Pour vérifier si une surface est plane on a procédé d’une manière similaire. L’artisan pose une règle plate, de préférence en acier, dessus. Il tourne la règle plate sous des angles différents pour vérifier la surface entière. La moindre bosse fera osciller l’outil. Une fissure qui laisse passer la lumière confirmera la déformation.

 
 Mesurer l'écart avec deux baguettes

 

Les méthodes provençales

Les outils de mesure mentionnés sont essentiels pour un menuisier afin de réaliser des travaux précis et de qualité, mais pas géographiquement limités. Par contre, très répandu en Provence a été une méthode extrêmes simple de mesurer l’écartement entre deux bords, par exemple pour fabriquer des tiroirs. Souvent plus rapide, et aussi exacte, on peut mesurer l’écartement entre deux éléments d’une pièce en comblant l’espace au moyen de deux baguettes en bois maintenues l’une contre l’autre. Pour cela, il faut tracer un trait sur les deux baguettes pour enregistrer leurs positions. Puis, et sans lâcher de prise, il faut les transférer sur la pièce à mesurer.

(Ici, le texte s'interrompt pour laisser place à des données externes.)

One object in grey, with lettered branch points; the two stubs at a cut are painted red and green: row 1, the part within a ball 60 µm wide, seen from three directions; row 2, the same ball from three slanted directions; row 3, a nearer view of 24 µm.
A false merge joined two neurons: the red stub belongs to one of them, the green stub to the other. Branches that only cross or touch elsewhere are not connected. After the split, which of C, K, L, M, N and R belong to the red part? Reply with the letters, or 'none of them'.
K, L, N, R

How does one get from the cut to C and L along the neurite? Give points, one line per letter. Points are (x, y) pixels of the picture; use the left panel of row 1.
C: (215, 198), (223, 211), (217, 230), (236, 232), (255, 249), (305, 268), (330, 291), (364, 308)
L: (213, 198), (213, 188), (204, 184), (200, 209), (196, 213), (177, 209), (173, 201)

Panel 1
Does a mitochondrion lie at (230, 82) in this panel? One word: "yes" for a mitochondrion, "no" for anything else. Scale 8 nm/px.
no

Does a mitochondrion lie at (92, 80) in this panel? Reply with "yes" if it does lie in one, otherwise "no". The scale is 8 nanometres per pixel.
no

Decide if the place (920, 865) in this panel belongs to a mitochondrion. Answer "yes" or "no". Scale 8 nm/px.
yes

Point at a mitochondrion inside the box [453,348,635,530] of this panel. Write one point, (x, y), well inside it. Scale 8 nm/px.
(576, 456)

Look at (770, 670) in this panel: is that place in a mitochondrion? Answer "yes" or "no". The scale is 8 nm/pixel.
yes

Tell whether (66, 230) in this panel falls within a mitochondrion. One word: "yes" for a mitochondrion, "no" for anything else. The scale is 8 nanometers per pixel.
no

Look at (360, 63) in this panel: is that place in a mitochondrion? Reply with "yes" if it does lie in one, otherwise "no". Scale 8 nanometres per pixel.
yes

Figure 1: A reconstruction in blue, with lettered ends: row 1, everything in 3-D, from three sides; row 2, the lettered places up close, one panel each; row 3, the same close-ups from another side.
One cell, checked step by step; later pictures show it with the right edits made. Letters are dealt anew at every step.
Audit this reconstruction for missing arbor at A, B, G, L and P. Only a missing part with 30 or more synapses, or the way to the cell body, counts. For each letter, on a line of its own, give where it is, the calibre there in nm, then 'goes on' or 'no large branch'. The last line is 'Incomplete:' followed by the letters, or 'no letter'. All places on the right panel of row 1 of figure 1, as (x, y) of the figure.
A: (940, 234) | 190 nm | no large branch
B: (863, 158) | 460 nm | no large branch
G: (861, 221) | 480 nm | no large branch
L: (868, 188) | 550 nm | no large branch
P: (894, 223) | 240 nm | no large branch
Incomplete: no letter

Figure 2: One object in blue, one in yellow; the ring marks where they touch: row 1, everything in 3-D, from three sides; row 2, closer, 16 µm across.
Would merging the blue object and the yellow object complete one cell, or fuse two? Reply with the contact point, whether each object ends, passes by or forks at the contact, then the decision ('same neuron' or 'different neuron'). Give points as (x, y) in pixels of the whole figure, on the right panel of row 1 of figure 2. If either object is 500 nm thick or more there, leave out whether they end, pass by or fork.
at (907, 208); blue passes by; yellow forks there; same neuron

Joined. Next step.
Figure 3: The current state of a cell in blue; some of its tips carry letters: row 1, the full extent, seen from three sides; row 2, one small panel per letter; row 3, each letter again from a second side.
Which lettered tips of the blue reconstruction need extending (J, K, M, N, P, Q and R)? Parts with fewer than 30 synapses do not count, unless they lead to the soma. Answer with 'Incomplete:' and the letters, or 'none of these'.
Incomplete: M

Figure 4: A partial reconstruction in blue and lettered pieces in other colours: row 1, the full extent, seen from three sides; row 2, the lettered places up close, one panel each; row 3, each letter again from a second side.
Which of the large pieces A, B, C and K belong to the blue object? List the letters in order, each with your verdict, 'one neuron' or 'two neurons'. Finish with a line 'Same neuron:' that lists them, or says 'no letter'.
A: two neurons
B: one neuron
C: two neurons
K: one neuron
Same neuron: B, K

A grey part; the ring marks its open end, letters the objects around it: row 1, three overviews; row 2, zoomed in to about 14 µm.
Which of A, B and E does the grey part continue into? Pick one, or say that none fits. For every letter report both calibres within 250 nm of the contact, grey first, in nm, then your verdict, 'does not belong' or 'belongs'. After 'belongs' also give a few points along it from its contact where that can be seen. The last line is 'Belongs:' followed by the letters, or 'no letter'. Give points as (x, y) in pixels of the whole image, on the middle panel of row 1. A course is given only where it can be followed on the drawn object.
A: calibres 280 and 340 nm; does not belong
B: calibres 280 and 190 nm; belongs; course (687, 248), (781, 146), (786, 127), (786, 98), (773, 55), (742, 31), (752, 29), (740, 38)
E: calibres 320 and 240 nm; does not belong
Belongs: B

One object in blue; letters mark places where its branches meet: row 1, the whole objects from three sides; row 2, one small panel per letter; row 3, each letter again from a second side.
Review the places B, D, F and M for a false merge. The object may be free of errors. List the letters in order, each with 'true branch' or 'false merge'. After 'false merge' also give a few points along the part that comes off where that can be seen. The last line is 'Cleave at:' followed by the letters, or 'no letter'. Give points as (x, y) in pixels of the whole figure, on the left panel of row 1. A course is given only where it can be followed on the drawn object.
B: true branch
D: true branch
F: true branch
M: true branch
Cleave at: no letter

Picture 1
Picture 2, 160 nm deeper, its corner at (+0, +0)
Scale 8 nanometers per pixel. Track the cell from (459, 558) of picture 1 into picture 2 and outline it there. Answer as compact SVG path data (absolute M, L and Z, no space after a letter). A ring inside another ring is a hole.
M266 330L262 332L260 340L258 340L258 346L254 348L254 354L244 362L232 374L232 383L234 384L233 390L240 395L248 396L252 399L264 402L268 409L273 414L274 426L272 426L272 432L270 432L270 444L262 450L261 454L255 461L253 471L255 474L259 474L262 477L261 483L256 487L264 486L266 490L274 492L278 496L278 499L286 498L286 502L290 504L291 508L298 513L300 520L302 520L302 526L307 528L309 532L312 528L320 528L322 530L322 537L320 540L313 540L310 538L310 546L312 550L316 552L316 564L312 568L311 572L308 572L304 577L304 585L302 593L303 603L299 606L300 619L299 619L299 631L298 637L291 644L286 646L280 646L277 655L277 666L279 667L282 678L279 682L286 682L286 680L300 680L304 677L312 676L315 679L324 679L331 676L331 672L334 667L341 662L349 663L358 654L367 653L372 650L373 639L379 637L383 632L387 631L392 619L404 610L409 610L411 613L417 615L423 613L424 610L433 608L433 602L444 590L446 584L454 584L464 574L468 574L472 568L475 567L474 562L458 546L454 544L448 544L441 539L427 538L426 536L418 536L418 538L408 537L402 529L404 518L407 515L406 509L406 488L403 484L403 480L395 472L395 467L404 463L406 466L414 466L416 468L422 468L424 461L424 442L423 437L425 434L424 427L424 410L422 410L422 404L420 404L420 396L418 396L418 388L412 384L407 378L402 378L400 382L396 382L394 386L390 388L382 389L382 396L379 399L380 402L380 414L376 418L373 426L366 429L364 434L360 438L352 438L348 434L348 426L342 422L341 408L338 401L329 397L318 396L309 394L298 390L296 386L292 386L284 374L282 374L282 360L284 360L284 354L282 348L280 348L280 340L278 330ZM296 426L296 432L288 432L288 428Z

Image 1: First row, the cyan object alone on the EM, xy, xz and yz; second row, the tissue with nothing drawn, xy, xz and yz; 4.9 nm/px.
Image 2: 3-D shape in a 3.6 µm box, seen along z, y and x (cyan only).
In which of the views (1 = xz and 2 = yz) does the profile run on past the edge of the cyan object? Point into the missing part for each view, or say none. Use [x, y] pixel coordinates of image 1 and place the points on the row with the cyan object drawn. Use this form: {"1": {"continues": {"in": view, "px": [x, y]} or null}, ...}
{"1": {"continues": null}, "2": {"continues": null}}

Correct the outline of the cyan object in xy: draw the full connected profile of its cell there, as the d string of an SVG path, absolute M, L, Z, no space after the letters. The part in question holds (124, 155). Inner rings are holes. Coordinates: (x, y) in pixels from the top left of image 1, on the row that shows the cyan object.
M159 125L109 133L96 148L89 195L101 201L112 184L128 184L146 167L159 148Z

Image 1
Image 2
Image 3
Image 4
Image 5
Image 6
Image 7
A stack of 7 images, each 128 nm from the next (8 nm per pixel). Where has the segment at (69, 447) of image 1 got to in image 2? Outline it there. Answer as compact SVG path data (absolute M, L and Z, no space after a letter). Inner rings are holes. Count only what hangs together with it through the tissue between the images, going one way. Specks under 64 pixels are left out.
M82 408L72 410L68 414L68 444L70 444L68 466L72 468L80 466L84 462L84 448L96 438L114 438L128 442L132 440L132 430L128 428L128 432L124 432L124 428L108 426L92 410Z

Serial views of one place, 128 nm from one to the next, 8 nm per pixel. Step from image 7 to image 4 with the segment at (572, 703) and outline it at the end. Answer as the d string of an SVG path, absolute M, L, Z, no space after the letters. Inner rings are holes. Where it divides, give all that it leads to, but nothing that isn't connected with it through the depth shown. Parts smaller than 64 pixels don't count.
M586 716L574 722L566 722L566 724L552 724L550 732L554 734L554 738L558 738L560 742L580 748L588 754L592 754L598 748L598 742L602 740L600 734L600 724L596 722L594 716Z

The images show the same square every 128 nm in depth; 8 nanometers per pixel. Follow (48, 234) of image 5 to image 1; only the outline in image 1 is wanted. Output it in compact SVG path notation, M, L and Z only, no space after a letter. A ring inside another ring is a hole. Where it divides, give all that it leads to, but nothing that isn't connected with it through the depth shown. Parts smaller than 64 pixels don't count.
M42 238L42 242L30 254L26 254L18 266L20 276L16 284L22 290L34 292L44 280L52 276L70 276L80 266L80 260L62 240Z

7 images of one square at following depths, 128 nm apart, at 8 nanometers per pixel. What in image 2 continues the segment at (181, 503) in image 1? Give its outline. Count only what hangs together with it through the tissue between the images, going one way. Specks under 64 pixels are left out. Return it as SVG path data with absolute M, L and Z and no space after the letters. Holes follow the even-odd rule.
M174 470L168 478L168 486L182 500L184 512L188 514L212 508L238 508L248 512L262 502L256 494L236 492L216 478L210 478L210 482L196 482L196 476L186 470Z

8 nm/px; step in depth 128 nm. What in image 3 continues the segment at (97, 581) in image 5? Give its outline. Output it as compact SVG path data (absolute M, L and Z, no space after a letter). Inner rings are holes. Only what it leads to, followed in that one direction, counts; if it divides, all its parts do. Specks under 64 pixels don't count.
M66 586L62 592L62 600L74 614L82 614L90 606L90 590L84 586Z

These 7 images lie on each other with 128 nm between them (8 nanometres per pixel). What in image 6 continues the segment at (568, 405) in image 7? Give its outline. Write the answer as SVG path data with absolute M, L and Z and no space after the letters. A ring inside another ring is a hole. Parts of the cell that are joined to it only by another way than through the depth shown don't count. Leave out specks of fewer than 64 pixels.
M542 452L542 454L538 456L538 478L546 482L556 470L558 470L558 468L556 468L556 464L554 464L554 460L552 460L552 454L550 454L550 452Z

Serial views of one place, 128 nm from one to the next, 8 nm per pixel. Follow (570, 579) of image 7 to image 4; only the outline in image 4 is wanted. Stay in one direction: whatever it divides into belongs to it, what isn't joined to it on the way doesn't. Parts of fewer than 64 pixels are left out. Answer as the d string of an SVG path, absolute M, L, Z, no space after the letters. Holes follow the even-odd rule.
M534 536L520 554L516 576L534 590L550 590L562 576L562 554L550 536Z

Diviser une planche en quatre


Aussi simple et efficace pour diviser une planche en plusieurs parties égales a été la méthode d’utiliser une règle ou un métra à ruban. Par exemple pour diviser une planche en quatre parties égales, il suffit d’aligner l’extrémité de la règle sur un bord et la quatrième division sur l’autre nord. Reste à marquer ensuite les divisions intermédiaires et tracer une ligne au crayon.